WIG20 spadł wczoraj o 1,85%, mWIG40 o 0,63%, sWIG80 o 0,09%. Spośród komponentów głównego indeksu rosły wyłącznie Dino (+2,64%), CD Projekt (+0,25%) i Kęty (+0,22%). Większość rynku nie wyglądała źle na tle świata, ale przecena Orlenu o 4,20% i KGHM o 9,21% skutecznie maskowała ten fakt na poziomie zagregowanym. S&P 500 spadł wczoraj o 0,29%, a Nasdaq o 0,09%. Nvidia drożała o 2,09%, Microsoft o 1,20%, ale o 6,15% korygowała się Tesla, o 4,19% Micron, nieco mniej reszta głównych spółek z sektora półprzewodników, o 1,63% Eli Lilly.

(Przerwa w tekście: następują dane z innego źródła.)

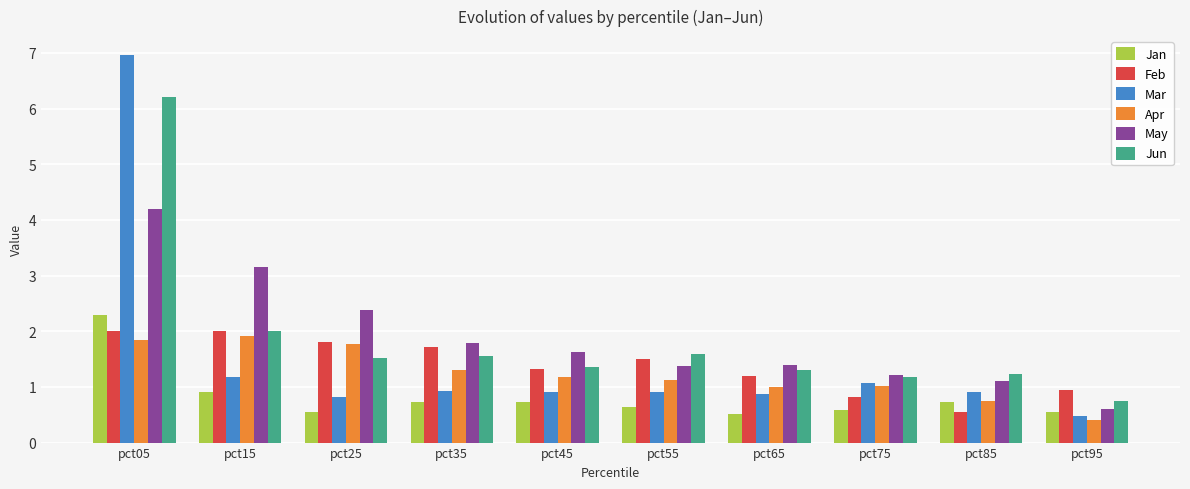

At which label is Jan closest to 1?

pct15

Po wyznaczeniu dołków w okolicy 2590 USD/oz. lekkie odbicie rozpoczęło złoto, którego spadki traktujemy w kategoriach potencjalnej okazji inwestycyjnej.

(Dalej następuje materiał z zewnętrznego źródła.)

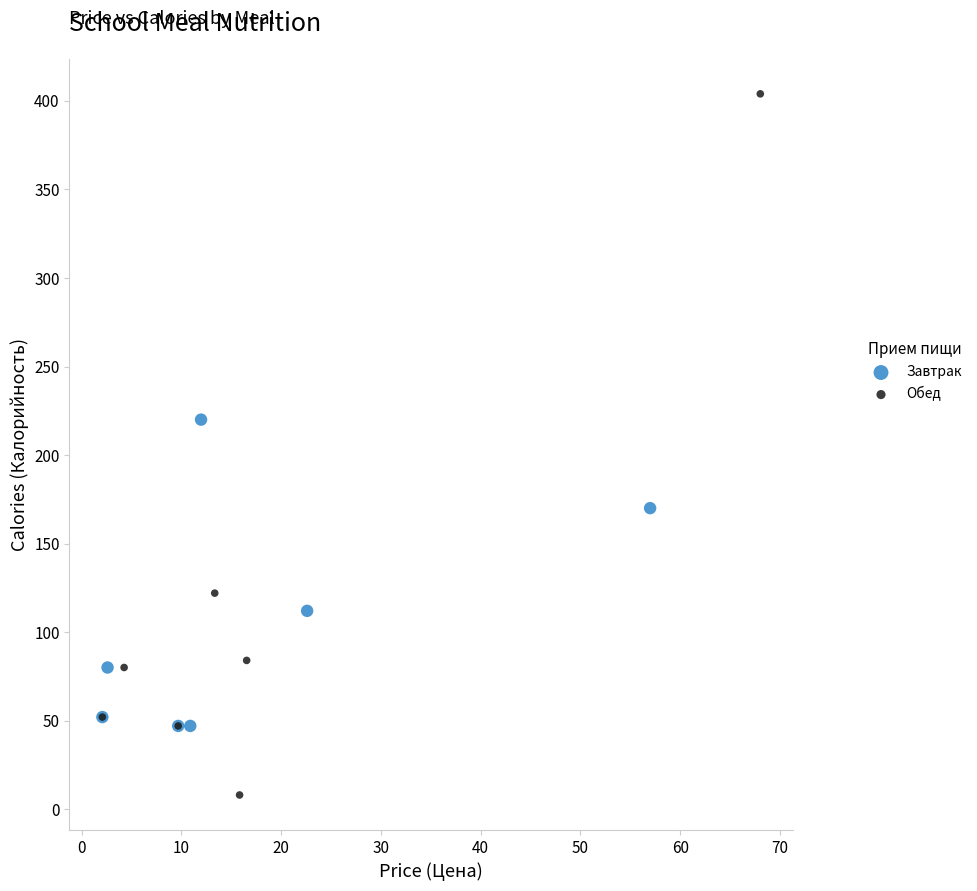

Which series contains the highest Y value?

Обед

W godzinach porannych spada zdecydowana większość indeksów azjatyckich, Nikkei traci ponad półtora procent. Wzrost USD/JPY powyżej 155 wzmacnia obawy o interwencję Banku Japonii. Na plusie znajduje się giełda w Szanghaju, ale już nie w Hongkongu. Ceny ropy powróciły do przedziału 66-68 USD/bar. (WTI), który we wrześniu i październiku trzykrotnie zatrzymywał spadki. Jako narastające postrzegamy ryzyko, że kolejny atak na dołki okaże się udany, a niewiele później przebite zostaną minima z lat 2023 i 2021. Jest to jedna z przyczyn, dla których nie wierzymy w rynkową narrację o wstrzymaniu cyklu obniżek stóp w USA w I połowie 2025 r.